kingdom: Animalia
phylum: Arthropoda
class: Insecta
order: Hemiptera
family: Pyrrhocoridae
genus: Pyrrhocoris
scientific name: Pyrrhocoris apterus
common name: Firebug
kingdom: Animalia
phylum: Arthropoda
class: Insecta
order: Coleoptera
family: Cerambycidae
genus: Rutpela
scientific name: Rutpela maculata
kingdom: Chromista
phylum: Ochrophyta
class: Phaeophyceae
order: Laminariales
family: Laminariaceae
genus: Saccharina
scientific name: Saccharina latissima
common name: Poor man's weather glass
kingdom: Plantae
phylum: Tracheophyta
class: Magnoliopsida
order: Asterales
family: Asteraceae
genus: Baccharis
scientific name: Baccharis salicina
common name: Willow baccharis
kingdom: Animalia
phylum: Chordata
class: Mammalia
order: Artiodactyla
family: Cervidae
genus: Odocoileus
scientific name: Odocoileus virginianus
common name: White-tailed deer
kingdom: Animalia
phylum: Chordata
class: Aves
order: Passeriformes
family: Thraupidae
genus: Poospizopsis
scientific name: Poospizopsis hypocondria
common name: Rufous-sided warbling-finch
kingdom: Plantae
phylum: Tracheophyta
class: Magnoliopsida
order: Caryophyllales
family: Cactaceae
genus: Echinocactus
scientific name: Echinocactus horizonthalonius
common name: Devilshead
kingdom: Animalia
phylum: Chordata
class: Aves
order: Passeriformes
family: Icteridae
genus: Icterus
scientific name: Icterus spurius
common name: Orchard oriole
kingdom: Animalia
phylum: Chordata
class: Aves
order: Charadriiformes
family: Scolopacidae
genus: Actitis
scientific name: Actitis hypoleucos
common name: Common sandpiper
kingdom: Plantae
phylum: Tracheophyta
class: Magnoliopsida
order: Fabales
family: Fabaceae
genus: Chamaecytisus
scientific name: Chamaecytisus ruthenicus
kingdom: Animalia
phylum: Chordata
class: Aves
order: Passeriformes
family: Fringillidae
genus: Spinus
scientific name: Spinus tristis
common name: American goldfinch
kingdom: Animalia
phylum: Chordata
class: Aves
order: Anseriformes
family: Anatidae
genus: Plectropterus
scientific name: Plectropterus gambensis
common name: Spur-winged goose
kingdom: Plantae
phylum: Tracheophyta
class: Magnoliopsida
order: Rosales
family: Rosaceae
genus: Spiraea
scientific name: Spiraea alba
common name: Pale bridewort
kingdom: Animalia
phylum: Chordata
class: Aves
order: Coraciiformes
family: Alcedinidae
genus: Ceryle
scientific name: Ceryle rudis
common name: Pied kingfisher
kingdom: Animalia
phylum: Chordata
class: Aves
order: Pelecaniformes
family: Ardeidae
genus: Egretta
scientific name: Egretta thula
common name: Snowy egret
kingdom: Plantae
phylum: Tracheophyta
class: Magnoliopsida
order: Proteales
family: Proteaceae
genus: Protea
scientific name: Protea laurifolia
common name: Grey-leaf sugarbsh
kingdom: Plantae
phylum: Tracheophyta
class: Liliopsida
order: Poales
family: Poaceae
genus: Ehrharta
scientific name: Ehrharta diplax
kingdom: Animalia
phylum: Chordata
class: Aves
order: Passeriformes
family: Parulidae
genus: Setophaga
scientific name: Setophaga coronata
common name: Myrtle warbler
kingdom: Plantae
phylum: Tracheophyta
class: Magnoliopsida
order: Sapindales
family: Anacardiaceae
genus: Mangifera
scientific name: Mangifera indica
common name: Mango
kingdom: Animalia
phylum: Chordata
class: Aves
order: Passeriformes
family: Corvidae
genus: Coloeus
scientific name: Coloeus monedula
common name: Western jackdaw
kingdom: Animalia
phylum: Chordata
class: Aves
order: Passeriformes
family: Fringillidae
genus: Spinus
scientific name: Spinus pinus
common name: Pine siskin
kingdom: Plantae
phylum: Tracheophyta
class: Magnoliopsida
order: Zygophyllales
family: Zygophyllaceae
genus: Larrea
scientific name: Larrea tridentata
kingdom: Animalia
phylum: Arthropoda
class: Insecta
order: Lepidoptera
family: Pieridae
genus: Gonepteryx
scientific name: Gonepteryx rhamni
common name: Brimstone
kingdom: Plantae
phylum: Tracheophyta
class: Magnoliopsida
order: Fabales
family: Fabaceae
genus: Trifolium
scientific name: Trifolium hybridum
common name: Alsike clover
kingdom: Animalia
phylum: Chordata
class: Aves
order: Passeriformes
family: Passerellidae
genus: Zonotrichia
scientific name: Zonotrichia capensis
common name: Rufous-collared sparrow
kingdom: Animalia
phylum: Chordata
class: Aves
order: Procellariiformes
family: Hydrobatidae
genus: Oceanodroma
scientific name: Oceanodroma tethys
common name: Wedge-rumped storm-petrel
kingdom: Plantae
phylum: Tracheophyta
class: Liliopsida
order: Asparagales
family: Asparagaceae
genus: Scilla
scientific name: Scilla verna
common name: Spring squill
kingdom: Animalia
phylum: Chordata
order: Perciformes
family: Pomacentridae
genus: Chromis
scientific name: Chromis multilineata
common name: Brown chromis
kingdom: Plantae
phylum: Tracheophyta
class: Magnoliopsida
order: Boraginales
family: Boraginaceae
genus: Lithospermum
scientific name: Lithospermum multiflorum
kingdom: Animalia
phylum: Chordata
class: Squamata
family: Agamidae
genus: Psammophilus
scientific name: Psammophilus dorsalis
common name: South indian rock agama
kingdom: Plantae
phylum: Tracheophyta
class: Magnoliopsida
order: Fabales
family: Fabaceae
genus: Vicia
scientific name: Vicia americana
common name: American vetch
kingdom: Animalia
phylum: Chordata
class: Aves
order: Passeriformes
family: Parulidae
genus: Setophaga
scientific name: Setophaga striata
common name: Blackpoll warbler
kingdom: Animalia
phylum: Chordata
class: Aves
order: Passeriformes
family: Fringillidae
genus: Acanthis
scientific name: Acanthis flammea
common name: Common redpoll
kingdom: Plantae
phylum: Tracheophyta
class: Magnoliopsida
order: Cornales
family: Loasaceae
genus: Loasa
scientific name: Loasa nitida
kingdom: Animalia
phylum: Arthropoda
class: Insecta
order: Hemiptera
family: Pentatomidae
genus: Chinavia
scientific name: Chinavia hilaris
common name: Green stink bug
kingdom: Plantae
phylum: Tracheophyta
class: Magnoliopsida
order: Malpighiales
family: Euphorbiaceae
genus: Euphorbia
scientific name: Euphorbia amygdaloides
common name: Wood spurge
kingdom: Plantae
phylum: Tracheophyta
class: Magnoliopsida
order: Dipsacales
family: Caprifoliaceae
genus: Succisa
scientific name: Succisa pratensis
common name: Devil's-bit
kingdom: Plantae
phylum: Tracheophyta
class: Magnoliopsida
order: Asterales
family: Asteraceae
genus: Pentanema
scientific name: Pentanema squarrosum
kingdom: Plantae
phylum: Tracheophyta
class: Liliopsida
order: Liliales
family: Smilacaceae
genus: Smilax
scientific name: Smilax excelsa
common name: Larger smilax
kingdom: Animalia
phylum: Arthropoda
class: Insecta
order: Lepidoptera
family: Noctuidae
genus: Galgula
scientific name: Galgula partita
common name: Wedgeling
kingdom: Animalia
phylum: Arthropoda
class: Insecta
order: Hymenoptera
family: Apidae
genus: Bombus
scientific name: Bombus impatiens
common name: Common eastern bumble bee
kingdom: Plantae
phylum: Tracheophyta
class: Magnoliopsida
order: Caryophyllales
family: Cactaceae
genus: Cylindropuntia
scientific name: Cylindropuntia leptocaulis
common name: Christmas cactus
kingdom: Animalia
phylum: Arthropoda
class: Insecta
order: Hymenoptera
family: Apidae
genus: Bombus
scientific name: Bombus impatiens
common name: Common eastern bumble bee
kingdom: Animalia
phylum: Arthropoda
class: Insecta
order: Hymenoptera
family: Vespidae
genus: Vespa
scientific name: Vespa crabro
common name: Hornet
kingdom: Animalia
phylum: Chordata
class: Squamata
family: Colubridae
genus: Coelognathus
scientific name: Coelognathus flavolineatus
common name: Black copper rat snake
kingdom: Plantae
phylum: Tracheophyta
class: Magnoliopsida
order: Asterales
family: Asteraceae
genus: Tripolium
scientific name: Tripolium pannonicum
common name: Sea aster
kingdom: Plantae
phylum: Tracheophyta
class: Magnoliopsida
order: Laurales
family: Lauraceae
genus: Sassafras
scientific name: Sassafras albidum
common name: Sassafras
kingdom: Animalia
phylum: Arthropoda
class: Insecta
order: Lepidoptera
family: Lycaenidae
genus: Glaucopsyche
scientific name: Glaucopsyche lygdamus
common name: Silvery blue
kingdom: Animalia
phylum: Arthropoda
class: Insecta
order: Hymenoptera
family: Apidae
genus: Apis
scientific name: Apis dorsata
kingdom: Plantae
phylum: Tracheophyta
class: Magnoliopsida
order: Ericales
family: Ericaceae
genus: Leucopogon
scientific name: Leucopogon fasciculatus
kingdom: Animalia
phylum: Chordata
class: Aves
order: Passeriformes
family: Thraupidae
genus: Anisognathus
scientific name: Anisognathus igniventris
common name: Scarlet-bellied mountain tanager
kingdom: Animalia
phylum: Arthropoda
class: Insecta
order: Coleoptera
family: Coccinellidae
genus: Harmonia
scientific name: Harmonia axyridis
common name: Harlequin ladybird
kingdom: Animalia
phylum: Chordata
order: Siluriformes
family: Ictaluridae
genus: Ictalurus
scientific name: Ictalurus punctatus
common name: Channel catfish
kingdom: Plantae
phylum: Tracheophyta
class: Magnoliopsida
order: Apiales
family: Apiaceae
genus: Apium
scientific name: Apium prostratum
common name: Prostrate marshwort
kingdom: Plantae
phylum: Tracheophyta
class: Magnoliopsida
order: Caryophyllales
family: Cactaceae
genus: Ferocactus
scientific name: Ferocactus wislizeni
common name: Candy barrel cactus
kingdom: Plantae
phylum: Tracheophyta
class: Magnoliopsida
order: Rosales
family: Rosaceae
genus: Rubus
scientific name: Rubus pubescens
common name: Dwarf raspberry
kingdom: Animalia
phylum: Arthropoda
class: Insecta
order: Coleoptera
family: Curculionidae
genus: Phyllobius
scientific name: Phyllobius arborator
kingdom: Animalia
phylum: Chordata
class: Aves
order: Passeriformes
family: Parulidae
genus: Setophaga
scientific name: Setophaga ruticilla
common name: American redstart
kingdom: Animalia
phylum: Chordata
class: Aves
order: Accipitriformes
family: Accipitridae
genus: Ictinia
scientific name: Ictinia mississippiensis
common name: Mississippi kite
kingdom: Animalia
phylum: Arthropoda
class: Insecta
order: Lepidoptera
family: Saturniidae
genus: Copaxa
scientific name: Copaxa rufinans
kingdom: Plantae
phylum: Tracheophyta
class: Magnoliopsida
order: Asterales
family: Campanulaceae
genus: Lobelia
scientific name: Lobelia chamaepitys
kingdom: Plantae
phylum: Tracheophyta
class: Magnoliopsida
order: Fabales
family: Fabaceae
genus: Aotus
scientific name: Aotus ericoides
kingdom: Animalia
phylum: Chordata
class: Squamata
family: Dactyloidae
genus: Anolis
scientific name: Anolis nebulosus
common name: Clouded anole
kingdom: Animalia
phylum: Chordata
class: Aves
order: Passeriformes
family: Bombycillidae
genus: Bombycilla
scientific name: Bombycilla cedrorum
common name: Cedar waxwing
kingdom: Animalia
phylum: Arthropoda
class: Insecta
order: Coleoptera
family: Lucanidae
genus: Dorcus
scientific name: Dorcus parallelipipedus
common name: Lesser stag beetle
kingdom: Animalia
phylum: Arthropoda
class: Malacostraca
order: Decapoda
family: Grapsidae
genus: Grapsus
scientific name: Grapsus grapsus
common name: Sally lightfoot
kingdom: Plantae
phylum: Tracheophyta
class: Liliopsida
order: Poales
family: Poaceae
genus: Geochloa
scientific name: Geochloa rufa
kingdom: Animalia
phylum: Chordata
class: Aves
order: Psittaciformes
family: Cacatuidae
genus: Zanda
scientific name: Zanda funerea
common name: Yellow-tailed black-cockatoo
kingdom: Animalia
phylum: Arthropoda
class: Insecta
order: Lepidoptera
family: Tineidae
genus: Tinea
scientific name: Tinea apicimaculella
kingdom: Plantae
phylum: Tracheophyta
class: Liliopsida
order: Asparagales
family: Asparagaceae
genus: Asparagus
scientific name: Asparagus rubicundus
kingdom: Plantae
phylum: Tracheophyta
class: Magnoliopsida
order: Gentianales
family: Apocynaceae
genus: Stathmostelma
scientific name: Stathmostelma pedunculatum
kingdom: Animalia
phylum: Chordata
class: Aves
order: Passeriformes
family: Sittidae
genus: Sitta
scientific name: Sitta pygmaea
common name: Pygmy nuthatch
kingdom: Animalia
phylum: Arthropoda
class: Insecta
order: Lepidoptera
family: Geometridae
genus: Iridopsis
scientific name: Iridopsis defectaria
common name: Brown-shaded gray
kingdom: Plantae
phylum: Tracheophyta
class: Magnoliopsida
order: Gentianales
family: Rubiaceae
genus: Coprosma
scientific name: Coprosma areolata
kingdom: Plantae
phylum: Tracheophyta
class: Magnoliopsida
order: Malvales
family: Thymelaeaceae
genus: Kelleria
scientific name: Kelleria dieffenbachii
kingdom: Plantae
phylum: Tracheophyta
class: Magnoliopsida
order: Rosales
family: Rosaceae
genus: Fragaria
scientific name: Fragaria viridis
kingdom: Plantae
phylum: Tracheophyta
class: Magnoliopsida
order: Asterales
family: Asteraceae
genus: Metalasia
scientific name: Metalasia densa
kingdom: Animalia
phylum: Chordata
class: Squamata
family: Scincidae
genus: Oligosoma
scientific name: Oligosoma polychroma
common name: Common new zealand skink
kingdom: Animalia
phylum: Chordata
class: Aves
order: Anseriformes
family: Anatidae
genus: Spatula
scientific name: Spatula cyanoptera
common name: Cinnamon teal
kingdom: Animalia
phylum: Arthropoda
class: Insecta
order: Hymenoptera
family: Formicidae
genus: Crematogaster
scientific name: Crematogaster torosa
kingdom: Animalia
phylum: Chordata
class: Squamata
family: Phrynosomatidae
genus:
* * *
| TASK DESCRIPTION |
Please copy the lines from the items word for word, beginning with the line that has "common name: Hornet" and ending after the line that has "common name: Silvery blue".

| RESULT FOR THIS EXERCISE |
common name: Hornet
kingdom: Animalia
phylum: Chordata
class: Squamata
family: Colubridae
genus: Coelognathus
scientific name: Coelognathus flavolineatus
common name: Black copper rat snake
kingdom: Plantae
phylum: Tracheophyta
class: Magnoliopsida
order: Asterales
family: Asteraceae
genus: Tripolium
scientific name: Tripolium pannonicum
common name: Sea aster
kingdom: Plantae
phylum: Tracheophyta
class: Magnoliopsida
order: Laurales
family: Lauraceae
genus: Sassafras
scientific name: Sassafras albidum
common name: Sassafras
kingdom: Animalia
phylum: Arthropoda
class: Insecta
order: Lepidoptera
family: Lycaenidae
genus: Glaucopsyche
scientific name: Glaucopsyche lygdamus
common name: Silvery blue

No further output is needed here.